Election Day

Tomorrow is election day. A day so many of us have been awaiting, and dreading. This election has seen so much rancor, so much passion, it is difficult to measure by any past standards. Tomorrow it will be over in one way, and I suspect, just starting in others.

I Voted
I Voted sticker, image credit: Wikimedia
I will not be joining the line at our local polling place. Not because I do not want to vote, but rather as I have already voted. I stopped by the Waimea Community Center last week and voted early.

This election is too important and life has a way of disturbing any plans. Not that my vote will decide the presidency, that will have already occurred by the time polls close in Hawaii. But rather it is too important to me personally. I can not abide the thought of not having voted in this election, an election where so much is at stake for our country.

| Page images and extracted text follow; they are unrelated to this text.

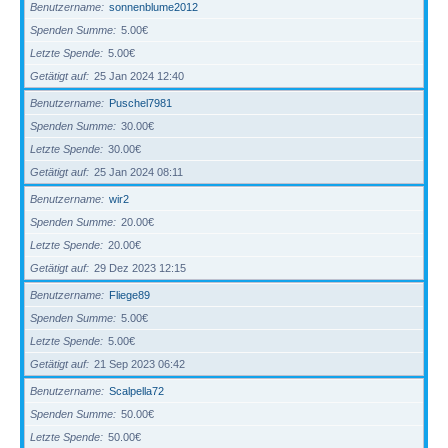
Benutzername
sonnenblume2012
Spenden Summe
5.00€
Letzte Spende
5.00€
Getätigt auf
25 Jan 2024 12:40
Benutzername
Puschel7981
Spenden Summe
30.00€
Letzte Spende
30.00€
Getätigt auf
25 Jan 2024 08:11
Benutzername
wir2
Spenden Summe
20.00€
Letzte Spende
20.00€
Getätigt auf
29 Dez 2023 12:15
Benutzername
Fliege89
Spenden Summe
5.00€
Letzte Spende
5.00€
Getätigt auf
21 Sep 2023 06:42
Benutzername
Scalpella72
Spenden Summe
50.00€
Letzte Spende
50.00€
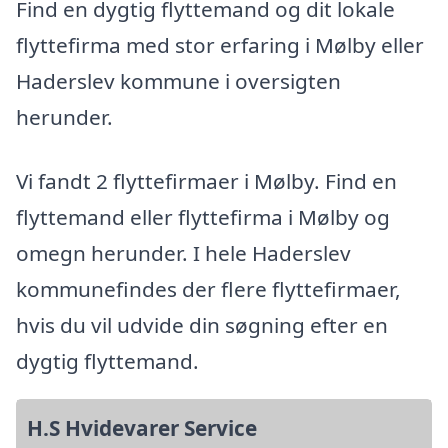
Find en dygtig flyttemand og dit lokale
flyttefirma med stor erfaring i Mølby eller
Haderslev kommune i oversigten
herunder.
Vi fandt 2 flyttefirmaer i Mølby. Find en
flyttemand eller flyttefirma i Mølby og
omegn herunder. I hele Haderslev
kommunefindes der flere flyttefirmaer,
hvis du vil udvide din søgning efter en
dygtig flyttemand.
H.S Hvidevarer Service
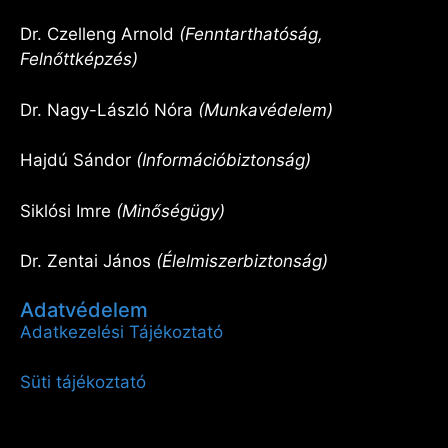
Dr. Czelleng Arnold
(Fenntarthatóság,
Felnőttképzés)
Dr. Nagy-László Nóra
(Munkavédelem)
Hajdú Sándor
(Információbiztonság)
Siklósi Imre
(Minőségügy)
Dr. Zentai János
(Élelmiszerbiztonság)
Adatvédelem
Adatkezelési Tájékoztató
Süti tájékoztató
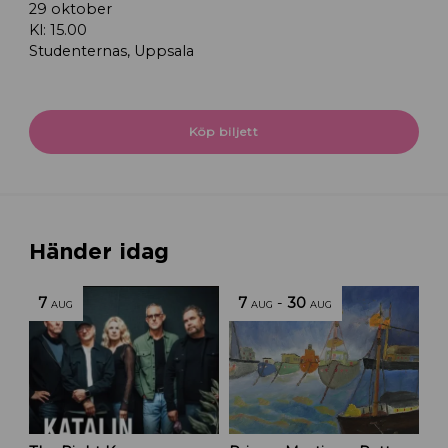
29 oktober
Kl: 15.00
Studenternas, Uppsala
Köp biljett
Händer idag
7
7
-
30
AUG
AUG
AUG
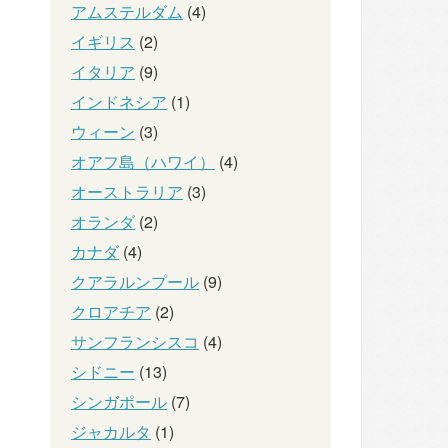
アムステルダム
(4)
イギリス
(2)
イタリア
(9)
インドネシア
(1)
ウィーン
(3)
オアフ島（ハワイ）
(4)
オーストラリア
(3)
オランダ
(2)
カナダ
(4)
クアラルンプール
(9)
クロアチア
(2)
サンフランシスコ
(4)
シドニー
(13)
シンガポール
(7)
ジャカルタ
(1)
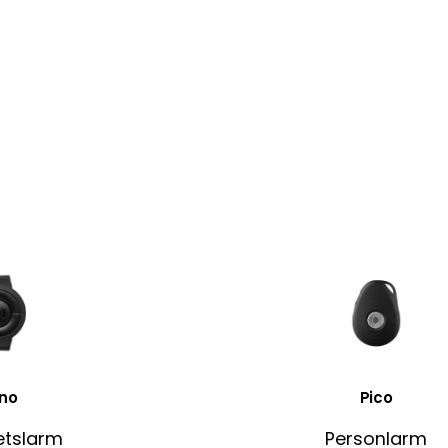
no
Pico
etslarm
Personlarm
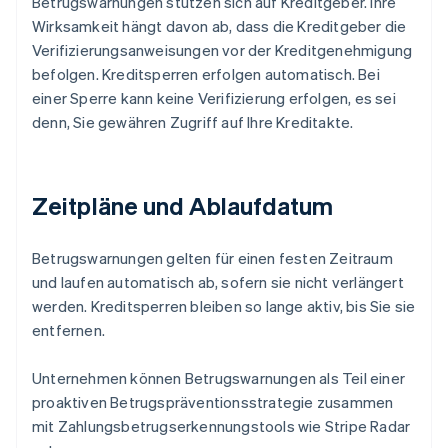
Betrugswarnungen stützen sich auf Kreditgeber. Ihre
Wirksamkeit hängt davon ab, dass die Kreditgeber die
Verifizierungsanweisungen vor der Kreditgenehmigung
befolgen. Kreditsperren erfolgen automatisch. Bei
einer Sperre kann keine Verifizierung erfolgen, es sei
denn, Sie gewähren Zugriff auf Ihre Kreditakte.
Zeitpläne und Ablaufdatum
Betrugswarnungen gelten für einen festen Zeitraum
und laufen automatisch ab, sofern sie nicht verlängert
werden. Kreditsperren bleiben so lange aktiv, bis Sie sie
entfernen.
Unternehmen können Betrugswarnungen als Teil einer
proaktiven Betrugspräventionsstrategie zusammen
mit Zahlungsbetrugserkennungstools wie Stripe Radar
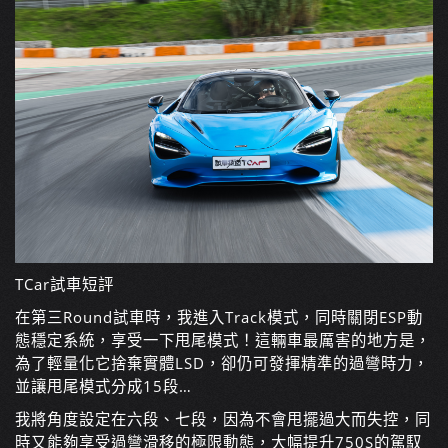
TCar試車短評
在第三Round試車時，我進入Track模式，同時關閉ESP動
態穩定系統，享受一下甩尾模式！這輛車最厲害的地方是，
為了輕量化它捨棄實體LSD，卻仍可發揮精準的過彎時力，
並讓甩尾模式分成15段…
我將角度設定在六段、七段，因為不會甩擺過大而失控，同
時又能夠享受過彎滑移的極限動態，大幅提升750S的駕馭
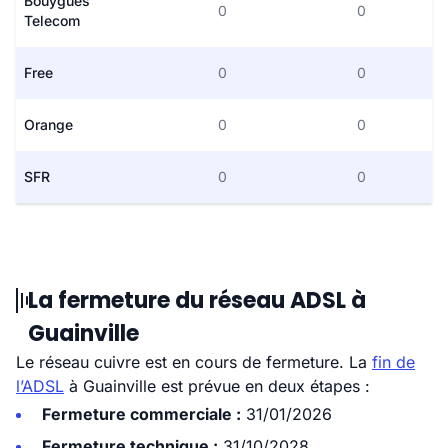
Bouygues
0
0
Telecom
Free
0
0
Orange
0
0
SFR
0
0
La fermeture du réseau ADSL à
Guainville
Le réseau cuivre est en cours de fermeture. La
fin de
l’ADSL
à Guainville est prévue en deux étapes :
Fermeture commerciale :
31/01/2026
Fermeture technique :
31/10/2028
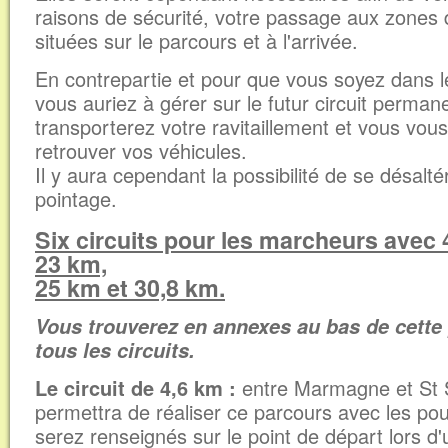
raisons de sécurité, votre passage aux zones 
situées sur le parcours et à l'arrivée.
En contrepartie et pour que vous soyez dans l
vous auriez à gérer sur le futur circuit perman
transporterez votre ravitaillement et vous vou
retrouver vos véhicules.
Il y aura cependant la possibilité de se désalt
pointage.
Six circuits pour les marcheurs avec 
23 km,
25 km et 30,8 km.
Vous trouverez en annexes au bas de cette 
tous les circuits.
Le circuit de 4,6 km :
entre Marmagne et St
permettra de réaliser ce parcours avec les po
serez renseignés sur le point de départ lors d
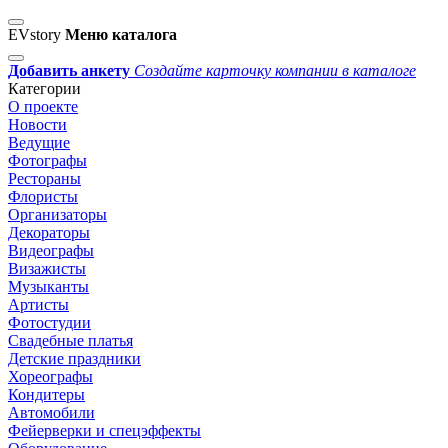
EVstory
Меню каталога
Добавить анкету
Создайте карточку компании в каталоге
Категории
О проекте
Новости
Ведущие
Фотографы
Рестораны
Флористы
Организаторы
Декораторы
Видеографы
Визажисты
Музыканты
Артисты
Фотостудии
Свадебные платья
Детские праздники
Хореографы
Кондитеры
Автомобили
Фейерверки и спецэффекты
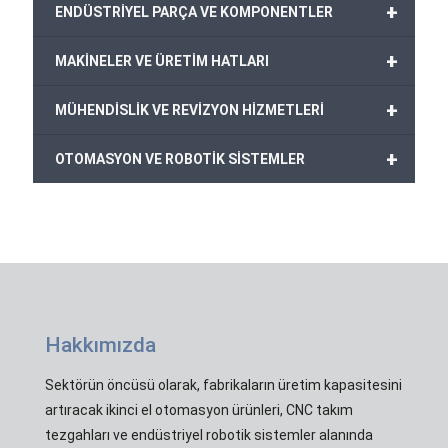
+
ENDÜSTRİYEL PARÇA VE KOMPONENTLER
+
MAKİNELER VE ÜRETİM HATLARI
+
MÜHENDİSLİK VE REVİZYON HİZMETLERİ
+
OTOMASYON VE ROBOTİK SİSTEMLER
Hakkımızda
Sektörün öncüsü olarak, fabrikaların üretim kapasitesini
artıracak ikinci el otomasyon ürünleri, CNC takım
tezgahları ve endüstriyel robotik sistemler alanında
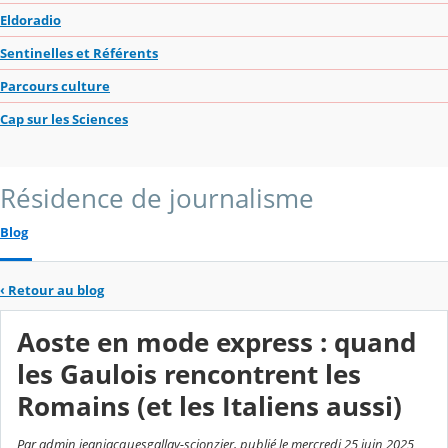
Eldoradio
Sentinelles et Référents
Parcours culture
Cap sur les Sciences
Résidence de journalisme
Blog
‹
Retour au blog
Aoste en mode express : quand
les Gaulois rencontrent les
Romains (et les Italiens aussi)
Par admin jeanjacquesgallay-scionzier, publié le mercredi 25 juin 2025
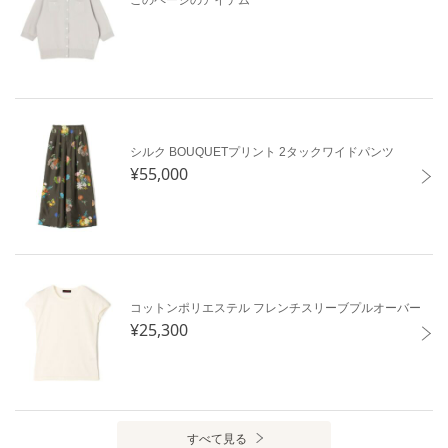
このページのアイテム
シルク BOUQUETプリント 2タックワイドパンツ
¥55,000
コットンポリエステル フレンチスリーブプルオーバー
¥25,300
すべて見る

There is only one acceptable outcome tomorrow… That Trump loses hard. That our country rejects hate, rejects divisiveness, rejects racism, and rejects the lies. I, like so many others, will be watching the election results very closely tomorrow, sweating the results from each battleground state. It will be a long day.

Author: Andrew

An electrical engineer, amateur astronomer, and diver, living and working on the island of Hawaiʻi.

2 thoughts on “Election Day”

  1. Election results put a knot in my stomach that won’t go away. Guess I don’t know my fellow Americans at all.

  2. Fascinating election.

    A Wall Street Crony vs a Fascistic Demagogue.

    Simple fact is the Democrats have lost the working class. They lost Michigan and the Rust Belt which they have considered their birthright.

    Ultimately the Democrats will win the demographic war and turn the nation into their dream, California. An impoverished Latin American style nation with gated communites containing a small European elite.

    in the short term, populism is the winning strategy. Indeed, the concept of placing of American workers first is such a radical departure from the norm that it should prove viable for a couple years until swamped by demographics.